Lawyers across Australia will celebrate National Pro Bono Day on Tuesday, the second day of National Law Week.
“This is a day to celebrate the recognition by Australian lawyers of their professional responsibility to help others who wouldn’t otherwise get access to legal assistance, and to tell the stories about the clients they have helped. We applaud the lawyers who make a real difference by fighting for justice and giving back to their communities”, said John Corker, CEO of the Australian Pro Bono Centre.
In South Australia, lawyers will Walk for Justice at 7.30 am in Adelaide to raise funds for pro bono clearing house, JusticeNet SA.
In Western Australia the inaugural Law Access Walk for Justice will take place at 7.30 am on the banks of the Swan River to celebrate the vital pro bono work of the profession and to raise funds for the new Law Access Pro Bono Referral Service.
In Victoria, lawyers will gather at 8am in the forecourt of the County Court of Victoria in a “Legal Aid Matters” rally to highlight why supporting Legal Aid matters.
“Pro bono service provision is motivated by a lawyer’s sense of professional responsibility. It’s an ethos of which the legal profession can be truly proud. It’s a good story about lawyers for once and it needs to be told”, said Corker.
Overview of pro bono in Australia
Accurate national data as to the extent of pro bono legal work done by Australian lawyers does not exist but an insight can be gained by looking at the results of the National Law Firm Pro Bono Survey of firms with more than 50 lawyers. The most recent survey (2014) showed 41 law firms performing 374,942 hours of pro bono legal work at an average of 31.9 hours per lawyer per year.
“Pro bono can never be a substitute for adequate funding of the legal assistance sector by Government and makes a modest contribution to the whole sector but it’s an important one, particularly when lawyers are willing to take on unpopular matters where justice is truly at stake, said Corker.

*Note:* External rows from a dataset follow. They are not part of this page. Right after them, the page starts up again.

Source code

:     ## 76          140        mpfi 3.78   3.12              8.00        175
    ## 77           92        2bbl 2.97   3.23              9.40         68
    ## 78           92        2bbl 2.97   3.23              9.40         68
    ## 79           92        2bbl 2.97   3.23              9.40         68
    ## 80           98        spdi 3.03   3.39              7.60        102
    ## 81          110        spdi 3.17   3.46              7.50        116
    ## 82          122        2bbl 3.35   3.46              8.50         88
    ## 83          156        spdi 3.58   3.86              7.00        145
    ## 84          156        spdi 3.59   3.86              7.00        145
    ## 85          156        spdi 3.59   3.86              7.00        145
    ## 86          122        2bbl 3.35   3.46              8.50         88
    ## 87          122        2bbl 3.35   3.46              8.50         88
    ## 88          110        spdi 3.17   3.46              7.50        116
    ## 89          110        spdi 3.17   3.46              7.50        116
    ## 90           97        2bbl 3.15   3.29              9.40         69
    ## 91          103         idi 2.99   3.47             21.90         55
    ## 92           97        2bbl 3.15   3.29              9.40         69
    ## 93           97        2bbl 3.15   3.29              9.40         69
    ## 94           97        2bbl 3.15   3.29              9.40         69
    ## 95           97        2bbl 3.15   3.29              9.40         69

“Pro bono contributions vary widely amongst parts of the profession and geographically. Individual volunteering by lawyers particularly at community legal centres is substantial, and the pro bono work taken on by barristers to fight for justice in individual cases is also considerable. Law firms often work in partnership with community organisations, particularly community legal centres. Therefore community legal centres, as front line agencies, are a vital part of the network through which much pro bono legal work is undertaken”, said Corker.
The Australian Pro Bono Centre is an independent centre of expertise that aims to grow the capacity of the Australian legal profession to provide pro bono legal services that are focused on increasing access to justice for socially disadvantaged and/or marginalised persons, and furthering the public interest.